AFFLICTING THE COMFORTABLE AT ARTSPACE

"Scott Eagle: Killing Modern"

"Kathy Ammon: in the midst"

"André' Leon Gray: circumventing the pigment"

by Blue Greenberg

The May exhibits at Artspace in Raleigh are not about spring or flowers or fun. They are about art that is at a standstill, mothers and children who are at risk, and racism that constantly needs to be addressed.

Scott Eagle, the artist in the main gallery, is a meticulous painter, with spectacular drawing skills. He uses two images to set the themes for his show. One is a cart full of screaming people facing a horse that has been harnessed backward. The other is a storm funnel that symbolizes a cyclone or tornado. The first represents the exhibit title, "Killing Modern," the other, unquestionably, is the symbol of a world out of control.

In his signature painting, Eagle uses a trompe l'oeil effect to simulate a raised image on stone of a wagon, filled with abstract, shrieking figures, and a scrawny horse harnessed to a wagon in such a way that neither he nor the wagon can move. That image is repeated several more times in the show. One is in the form of a diptych that depicts a landscape filled with collaged images of discarded art, machines, and everyday objects. The other is a charcoal and acrylic drawing. It is in the drawing that we recognize the figures in the cart. They are the anguished victims from one of the great war paintings of all times, Picasso's "Guernica," 1937. For Eagle, the cart represents modernism that is mired in the detritus of civilization and cannot move.
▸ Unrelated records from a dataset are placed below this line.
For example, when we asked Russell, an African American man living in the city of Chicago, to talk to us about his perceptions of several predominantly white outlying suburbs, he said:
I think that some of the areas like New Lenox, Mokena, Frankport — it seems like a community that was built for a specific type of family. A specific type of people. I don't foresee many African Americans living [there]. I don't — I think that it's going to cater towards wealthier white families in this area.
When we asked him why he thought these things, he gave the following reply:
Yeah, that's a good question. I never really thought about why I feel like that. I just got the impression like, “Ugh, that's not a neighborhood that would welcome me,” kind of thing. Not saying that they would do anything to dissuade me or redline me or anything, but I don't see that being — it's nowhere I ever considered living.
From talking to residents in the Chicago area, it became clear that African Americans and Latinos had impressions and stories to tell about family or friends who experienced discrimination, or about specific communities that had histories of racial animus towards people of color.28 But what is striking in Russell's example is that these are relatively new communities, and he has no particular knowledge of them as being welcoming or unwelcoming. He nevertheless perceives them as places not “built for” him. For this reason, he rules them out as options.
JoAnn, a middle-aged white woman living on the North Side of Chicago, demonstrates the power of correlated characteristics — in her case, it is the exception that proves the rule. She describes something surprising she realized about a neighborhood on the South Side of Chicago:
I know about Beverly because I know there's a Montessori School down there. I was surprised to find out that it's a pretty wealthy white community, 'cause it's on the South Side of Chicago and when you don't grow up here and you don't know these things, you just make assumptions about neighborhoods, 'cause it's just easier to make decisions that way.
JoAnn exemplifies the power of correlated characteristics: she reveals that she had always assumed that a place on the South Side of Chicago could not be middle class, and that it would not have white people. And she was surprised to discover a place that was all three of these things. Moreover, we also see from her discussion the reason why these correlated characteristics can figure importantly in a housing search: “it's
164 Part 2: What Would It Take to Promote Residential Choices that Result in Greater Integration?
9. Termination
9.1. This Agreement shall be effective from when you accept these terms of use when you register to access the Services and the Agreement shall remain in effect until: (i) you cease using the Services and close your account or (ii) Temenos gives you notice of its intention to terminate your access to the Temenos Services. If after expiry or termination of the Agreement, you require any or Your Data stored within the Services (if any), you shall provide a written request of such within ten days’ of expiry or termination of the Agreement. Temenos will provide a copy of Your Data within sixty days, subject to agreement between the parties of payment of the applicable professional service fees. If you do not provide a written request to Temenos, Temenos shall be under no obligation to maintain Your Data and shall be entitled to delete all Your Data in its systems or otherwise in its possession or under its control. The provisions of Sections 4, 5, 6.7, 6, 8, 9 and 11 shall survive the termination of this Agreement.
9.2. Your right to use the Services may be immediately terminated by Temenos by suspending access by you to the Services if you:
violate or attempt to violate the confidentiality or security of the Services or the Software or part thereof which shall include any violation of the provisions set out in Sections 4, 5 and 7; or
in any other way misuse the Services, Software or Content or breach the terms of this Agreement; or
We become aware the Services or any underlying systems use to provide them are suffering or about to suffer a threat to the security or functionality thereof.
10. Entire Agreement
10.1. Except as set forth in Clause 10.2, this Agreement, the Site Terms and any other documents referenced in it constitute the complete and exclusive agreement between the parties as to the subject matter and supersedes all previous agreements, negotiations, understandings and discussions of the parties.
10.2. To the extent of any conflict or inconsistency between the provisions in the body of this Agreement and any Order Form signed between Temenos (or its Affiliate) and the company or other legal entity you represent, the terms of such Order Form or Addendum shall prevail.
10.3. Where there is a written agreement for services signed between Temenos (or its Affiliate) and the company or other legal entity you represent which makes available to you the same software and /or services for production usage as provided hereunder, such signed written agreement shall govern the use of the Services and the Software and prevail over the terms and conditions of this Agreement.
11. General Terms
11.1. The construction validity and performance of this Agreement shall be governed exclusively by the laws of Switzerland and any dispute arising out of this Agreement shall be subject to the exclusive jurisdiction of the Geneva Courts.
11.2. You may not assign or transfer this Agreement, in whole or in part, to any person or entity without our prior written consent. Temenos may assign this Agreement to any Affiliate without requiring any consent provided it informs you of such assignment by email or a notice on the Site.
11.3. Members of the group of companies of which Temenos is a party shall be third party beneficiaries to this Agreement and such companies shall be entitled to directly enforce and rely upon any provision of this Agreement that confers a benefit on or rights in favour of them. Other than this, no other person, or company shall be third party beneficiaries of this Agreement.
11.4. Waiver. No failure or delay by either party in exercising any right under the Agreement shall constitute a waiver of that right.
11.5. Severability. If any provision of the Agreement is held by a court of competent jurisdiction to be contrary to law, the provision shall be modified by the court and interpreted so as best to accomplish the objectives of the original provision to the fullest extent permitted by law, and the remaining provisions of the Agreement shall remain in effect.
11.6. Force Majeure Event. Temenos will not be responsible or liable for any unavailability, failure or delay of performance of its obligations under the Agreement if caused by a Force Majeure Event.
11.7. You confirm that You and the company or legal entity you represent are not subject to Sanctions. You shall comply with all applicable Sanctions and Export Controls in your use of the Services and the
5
The artist's wind funnels churn up his compositions and symbolize the uncertainty in the world. Cyclone twisters threaten to eat up one composition while its reverse funnel deposits things in another. In his gallery guide, there is no clue to the symbolic use of the twisters, but a painting labeled "Self Portrait," shows a fragile butterfly taking off between two bending twisters. If the butterfly is symbolic of the painter, then his life hangs on a thread between nature's erratic actions. In another diptych, a nude figure points a gun toward its neighboring canvas, where a cyclone rotates in its deadly dance.

The exhibition is a showcase for Eagle's various techniques and in a cartoon-type format, George Washington pulls a $5 bill from the coat of a tall figure that can be none other than Abraham Lincoln. Eagle calls it "A Concise History of American Politics." In "The Life Cycle" a man on a bicycle pedals hard while a skeleton in the back seat weighs him down.

His "Madonna and Fish" is a compressed composition, rendered in the style of medieval manuscripts. Mary sits in front of a stream while in the background tiny figures and artificial trees populate a mound where a blue tree spreads across the width of the panel. The painting seems completely out of context, in technique as well as theme, until you look more closely at the fish, which turns into a wily, scaly figure as it curls up in Mary's lap. Pessimistic, sinister, and surreal; it fits.

Eagle's entire body of work borders on cynicism tinged with a veil of despair.

In the Upfront Gallery Kathy Ammon's swirling maelstroms of color engulf a mother tenderly holding a child. If you walk around the gallery in a clockwise direction inside each painting a mother and child nestle together. The mother kisses the child, and the mother protects the child who is able to play in innocent safety. In the last one, however, which the artist numbered, "one," faces peer out of the swirling colors and the mother and child seem in danger. If you begin your walk counter clockwise, the frightening faces begin the series, but disappear as the series continues. The mother and her child bask in the safety and security of the tangled colors and all is well. The story ends well from one perspective and has a different meaning from the other.

André Leon Gray was the inaugural artist a few years ago in the six-month Regional Emerging Artist-In-Residence Program at Artspace. This month he has returned with a show in the lobby and is still using found objects to make his political statements. Racism is his theme and he moves back and forth through America's past as he works through his ideas.

One assemblage refers to the pseudo-scientific findings about blacks and monkeys. Another refers to black Americans as Army heroes through a figure that sprouts wings and wears a belt of bullets as if they were amulets. One piece refers to our black basketball giants who climb the basketball ladder looking for fame and money while they skip the blackboard of education.

Gray has a keen eye for using ordinary objects to make his point. You cannot pass them without stopping, because his messages are crystal clear.

The art in these exhibitions is neither serene nor comfortable; this is art that makes you think.